Brief
Write the next part of the news article about Israel sending tanks into southern Gaza, picking up after its final sentence.

Text for analysis Block Start

Headline
Israel Sends Dozens Of Tanks Into Southern Gaza

Israel’s army on Monday sent dozens of tanks into southern Gaza as part of expanded action against Hamas despite global concern over mounting civilian deaths, and as communications was cut across the besieged territory.
Weeks after Israel deployed ground forces in the north of the Gaza Strip, the army has been air-dropping leaflets in parts of the south, telling Palestinians to flee to other areas.
Israel has vowed to crush Hamas in retaliation for the militant group’s unprecedented October 7 attacks that killed about 1,200 people, mostly civilians, and saw around 240 hostages taken, according to Israeli authorities.
Gaza’s Hamas-run health ministry says nearly 15,900 people have been killed in the territory, about 70 percent of them women and children, during Israel’s relentless air, artillery and naval bombardments alongside its ground campaign.
The toll has sparked global alarm and mass demonstrations.
The Elders, a group of global leaders, accused Israel of “disproportionate” action and called on governments providing military assistance to Israel to rethink their approach.
READ ALSO: Pope Receives Relatives Of Captives, Calls For Peace In Israel, Palestine
The group said in a statement Israel’s retaliation “has reached a level of inhumanity towards Palestinians in Gaza that is intolerable”.

Text for analysis Block End
Excerpted data Block Start

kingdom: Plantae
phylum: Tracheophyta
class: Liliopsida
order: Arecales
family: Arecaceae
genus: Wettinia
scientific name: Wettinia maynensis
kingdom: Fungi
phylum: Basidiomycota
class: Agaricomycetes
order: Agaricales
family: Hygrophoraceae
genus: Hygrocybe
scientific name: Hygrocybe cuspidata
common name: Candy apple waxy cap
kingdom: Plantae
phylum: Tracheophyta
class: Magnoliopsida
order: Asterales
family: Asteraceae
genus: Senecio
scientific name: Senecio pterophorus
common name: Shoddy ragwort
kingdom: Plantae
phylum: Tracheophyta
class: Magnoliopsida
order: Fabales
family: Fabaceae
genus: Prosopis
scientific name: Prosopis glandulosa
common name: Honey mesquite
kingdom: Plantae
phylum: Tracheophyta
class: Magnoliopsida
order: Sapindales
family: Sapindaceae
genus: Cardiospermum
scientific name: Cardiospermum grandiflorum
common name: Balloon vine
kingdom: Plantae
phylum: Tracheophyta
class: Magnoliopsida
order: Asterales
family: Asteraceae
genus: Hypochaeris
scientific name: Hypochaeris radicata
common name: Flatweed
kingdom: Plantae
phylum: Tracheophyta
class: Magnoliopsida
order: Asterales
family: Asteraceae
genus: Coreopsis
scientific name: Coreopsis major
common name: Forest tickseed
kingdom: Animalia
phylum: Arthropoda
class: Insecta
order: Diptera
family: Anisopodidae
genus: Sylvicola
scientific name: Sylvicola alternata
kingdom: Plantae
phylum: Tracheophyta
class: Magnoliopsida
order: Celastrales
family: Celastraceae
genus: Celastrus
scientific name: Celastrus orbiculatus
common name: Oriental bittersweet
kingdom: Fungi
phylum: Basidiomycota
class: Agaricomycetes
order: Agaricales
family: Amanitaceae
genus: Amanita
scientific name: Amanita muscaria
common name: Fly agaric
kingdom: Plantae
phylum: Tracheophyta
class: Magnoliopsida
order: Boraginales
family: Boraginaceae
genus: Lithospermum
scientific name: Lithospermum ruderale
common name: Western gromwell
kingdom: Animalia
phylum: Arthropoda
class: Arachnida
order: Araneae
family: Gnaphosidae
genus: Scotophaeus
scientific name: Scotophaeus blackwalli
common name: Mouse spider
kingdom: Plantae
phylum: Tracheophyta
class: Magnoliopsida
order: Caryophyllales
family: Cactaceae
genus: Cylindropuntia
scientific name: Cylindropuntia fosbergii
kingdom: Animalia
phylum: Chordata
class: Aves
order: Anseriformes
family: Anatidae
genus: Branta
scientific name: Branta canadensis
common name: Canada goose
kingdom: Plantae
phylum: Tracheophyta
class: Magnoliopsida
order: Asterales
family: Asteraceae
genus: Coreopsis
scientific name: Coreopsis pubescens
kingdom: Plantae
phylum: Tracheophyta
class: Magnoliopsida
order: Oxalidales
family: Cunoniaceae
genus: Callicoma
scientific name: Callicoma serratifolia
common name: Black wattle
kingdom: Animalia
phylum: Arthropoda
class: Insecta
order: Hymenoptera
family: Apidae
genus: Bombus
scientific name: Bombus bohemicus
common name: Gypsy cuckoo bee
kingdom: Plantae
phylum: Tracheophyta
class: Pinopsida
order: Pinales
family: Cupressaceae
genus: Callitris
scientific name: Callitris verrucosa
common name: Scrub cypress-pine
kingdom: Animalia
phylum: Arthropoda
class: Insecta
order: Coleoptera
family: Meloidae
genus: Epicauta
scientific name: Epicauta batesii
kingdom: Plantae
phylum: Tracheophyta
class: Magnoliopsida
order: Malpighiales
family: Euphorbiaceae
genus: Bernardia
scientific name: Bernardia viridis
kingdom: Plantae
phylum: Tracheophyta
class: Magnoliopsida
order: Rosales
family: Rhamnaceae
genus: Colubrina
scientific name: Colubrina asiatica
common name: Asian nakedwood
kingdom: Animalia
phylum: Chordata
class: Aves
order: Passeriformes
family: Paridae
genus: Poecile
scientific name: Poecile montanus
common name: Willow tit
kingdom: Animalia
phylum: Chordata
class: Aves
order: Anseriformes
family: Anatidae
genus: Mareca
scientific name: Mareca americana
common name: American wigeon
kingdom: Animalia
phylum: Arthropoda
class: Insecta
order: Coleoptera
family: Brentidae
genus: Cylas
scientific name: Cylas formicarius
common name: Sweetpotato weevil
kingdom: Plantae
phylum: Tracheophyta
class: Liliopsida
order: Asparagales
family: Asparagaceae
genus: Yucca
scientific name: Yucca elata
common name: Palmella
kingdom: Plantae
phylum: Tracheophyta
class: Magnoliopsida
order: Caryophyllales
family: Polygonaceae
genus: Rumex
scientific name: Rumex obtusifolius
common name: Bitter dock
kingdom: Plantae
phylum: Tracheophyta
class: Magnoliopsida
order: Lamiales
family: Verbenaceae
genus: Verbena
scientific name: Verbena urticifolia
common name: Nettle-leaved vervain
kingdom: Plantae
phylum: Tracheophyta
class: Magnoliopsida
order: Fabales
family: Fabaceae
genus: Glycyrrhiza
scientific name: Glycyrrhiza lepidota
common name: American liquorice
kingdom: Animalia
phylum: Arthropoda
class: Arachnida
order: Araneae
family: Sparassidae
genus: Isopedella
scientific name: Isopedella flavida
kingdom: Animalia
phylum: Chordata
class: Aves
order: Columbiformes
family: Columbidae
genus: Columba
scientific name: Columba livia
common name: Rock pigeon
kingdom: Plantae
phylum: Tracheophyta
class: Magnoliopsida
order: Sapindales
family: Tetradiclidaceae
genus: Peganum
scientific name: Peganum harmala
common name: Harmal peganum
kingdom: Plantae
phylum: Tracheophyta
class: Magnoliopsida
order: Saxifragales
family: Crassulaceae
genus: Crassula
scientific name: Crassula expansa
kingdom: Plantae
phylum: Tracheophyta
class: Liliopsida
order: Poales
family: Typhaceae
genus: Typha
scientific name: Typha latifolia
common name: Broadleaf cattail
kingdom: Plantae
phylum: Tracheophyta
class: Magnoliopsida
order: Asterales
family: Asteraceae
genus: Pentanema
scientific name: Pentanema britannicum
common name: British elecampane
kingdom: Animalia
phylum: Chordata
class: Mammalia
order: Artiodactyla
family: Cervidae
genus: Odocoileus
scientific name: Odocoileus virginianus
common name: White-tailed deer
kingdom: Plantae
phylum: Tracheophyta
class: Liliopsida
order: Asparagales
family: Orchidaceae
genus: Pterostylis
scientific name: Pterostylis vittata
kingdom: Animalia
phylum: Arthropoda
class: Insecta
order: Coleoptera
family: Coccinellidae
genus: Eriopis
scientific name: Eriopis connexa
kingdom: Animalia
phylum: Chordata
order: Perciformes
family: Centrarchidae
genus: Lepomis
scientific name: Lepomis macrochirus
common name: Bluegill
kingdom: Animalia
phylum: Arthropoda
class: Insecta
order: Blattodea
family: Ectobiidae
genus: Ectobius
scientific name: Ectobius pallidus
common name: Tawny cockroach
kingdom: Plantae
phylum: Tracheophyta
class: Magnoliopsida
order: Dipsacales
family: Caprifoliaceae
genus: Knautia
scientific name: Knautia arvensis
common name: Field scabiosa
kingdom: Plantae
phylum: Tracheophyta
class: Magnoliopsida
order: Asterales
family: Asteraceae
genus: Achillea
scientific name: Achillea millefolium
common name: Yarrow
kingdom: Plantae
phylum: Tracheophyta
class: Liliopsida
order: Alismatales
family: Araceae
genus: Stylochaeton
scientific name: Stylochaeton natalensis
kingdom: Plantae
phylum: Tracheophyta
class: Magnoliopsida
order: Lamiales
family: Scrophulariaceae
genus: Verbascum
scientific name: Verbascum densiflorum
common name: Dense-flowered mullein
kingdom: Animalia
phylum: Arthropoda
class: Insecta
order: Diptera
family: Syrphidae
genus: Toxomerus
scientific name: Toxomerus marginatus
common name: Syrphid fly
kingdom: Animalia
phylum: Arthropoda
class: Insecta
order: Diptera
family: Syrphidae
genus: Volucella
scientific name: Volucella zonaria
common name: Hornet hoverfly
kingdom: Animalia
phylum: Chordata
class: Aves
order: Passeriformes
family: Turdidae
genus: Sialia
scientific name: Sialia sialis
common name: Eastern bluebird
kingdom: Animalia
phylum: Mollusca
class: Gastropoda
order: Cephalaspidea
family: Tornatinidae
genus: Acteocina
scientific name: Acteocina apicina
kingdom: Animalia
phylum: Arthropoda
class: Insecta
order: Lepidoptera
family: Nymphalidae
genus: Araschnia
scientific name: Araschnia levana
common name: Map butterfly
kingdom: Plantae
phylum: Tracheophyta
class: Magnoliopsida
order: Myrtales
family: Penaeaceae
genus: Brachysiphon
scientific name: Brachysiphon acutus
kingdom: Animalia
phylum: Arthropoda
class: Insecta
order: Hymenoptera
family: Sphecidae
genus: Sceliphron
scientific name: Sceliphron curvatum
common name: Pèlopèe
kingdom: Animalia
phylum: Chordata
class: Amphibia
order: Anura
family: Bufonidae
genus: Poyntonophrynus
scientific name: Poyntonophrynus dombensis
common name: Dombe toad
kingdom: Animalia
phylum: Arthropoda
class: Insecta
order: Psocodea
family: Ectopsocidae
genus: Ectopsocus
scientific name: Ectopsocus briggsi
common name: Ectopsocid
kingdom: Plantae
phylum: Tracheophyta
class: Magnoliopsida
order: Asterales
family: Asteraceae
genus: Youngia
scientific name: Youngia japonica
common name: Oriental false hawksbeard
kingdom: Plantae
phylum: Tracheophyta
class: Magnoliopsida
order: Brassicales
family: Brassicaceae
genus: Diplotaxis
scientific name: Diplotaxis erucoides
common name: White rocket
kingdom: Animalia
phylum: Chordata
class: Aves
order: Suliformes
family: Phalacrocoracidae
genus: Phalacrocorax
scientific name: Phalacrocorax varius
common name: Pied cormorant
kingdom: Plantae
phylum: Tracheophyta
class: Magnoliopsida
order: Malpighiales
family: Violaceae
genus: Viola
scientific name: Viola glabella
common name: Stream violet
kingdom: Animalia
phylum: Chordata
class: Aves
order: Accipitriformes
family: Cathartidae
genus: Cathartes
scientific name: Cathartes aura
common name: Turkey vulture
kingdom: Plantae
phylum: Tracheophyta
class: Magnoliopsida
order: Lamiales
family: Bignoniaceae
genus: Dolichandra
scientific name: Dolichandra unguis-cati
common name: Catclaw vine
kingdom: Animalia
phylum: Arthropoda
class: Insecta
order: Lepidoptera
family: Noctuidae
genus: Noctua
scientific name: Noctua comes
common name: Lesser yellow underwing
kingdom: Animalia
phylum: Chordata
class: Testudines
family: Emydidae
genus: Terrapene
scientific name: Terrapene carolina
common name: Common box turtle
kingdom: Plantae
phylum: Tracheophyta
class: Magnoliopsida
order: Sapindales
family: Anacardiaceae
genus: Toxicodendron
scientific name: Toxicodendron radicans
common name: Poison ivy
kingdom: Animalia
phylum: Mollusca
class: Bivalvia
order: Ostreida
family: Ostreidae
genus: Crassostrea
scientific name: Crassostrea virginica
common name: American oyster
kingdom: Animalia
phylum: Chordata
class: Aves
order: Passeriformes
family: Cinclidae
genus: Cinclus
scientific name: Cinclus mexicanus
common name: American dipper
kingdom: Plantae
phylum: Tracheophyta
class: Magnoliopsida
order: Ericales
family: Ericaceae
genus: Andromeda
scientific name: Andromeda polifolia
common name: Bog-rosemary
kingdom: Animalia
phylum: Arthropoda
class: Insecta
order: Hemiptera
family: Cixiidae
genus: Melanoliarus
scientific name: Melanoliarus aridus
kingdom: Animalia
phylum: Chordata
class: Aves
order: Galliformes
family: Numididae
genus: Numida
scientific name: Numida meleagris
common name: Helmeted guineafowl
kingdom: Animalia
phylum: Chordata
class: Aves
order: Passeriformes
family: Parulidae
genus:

Excerpted data Block End

Expected output
“More killing is not the answer. Negotiation is the way to end this conflict,” they said.
Tanks, armoured personnel carriers and bulldozers were seen Monday near the southern Gaza city of Khan Yunis, which is packed with internally displaced Palestinians, witnesses told AFP.
At the crowded entrance to the city’s Nasser hospital, ambulances and private cars delivered dazed, bloodied and dust-covered survivors.
Hoping to flee the bombardments, others continued to move further south, their belongings piled onto donkey carts, battered vehicles and even camels, but air strikes have followed them right to the southern border.
“People are pleading for advice on where to find safety,” Thomas White, Gaza director for the UN’s agency for Palestinian refugees, UNRWA, wrote on social media. “We have nothing to tell them.”
Amin Abu Hawli, 59, said Israeli vehicles were two kilometres (1.2 miles) inside Gaza in the village of Al-Qarara, while Moaz Mohammed, 34, said Israeli tanks were moving down the strip’s main north-south highway.
The military was trying to cut the road between Deir al-Balah in central Gaza and Khan Yunis, “firing bullets and tank shells at cars and people trying to move through the area,” Mohammed said.
READ ALSO: Israel Kills Top Hamas Rocket Developer During Gaza Airstrike
The army said it was taking “aggressive” action against “Hamas and other terrorist organisations” in Khan Yunis, warning that the main road in the north and east of the city “constitutes a battlefield”.
Walaa Abu Libda found shelter at Deir al-Balah’s Al-Aqsa hospital but said her four-year-old daughter remained trapped under rubble.
“I don’t know if she is dead or alive,” said Libda, one of an estimated 1.8 million people displaced in Gaza — roughly three-quarters of the population, according to UN figures.
Three more Israeli soldiers were killed in clashes in the northern Gaza Strip, raising the number of troop deaths there to 75, the army said on Monday.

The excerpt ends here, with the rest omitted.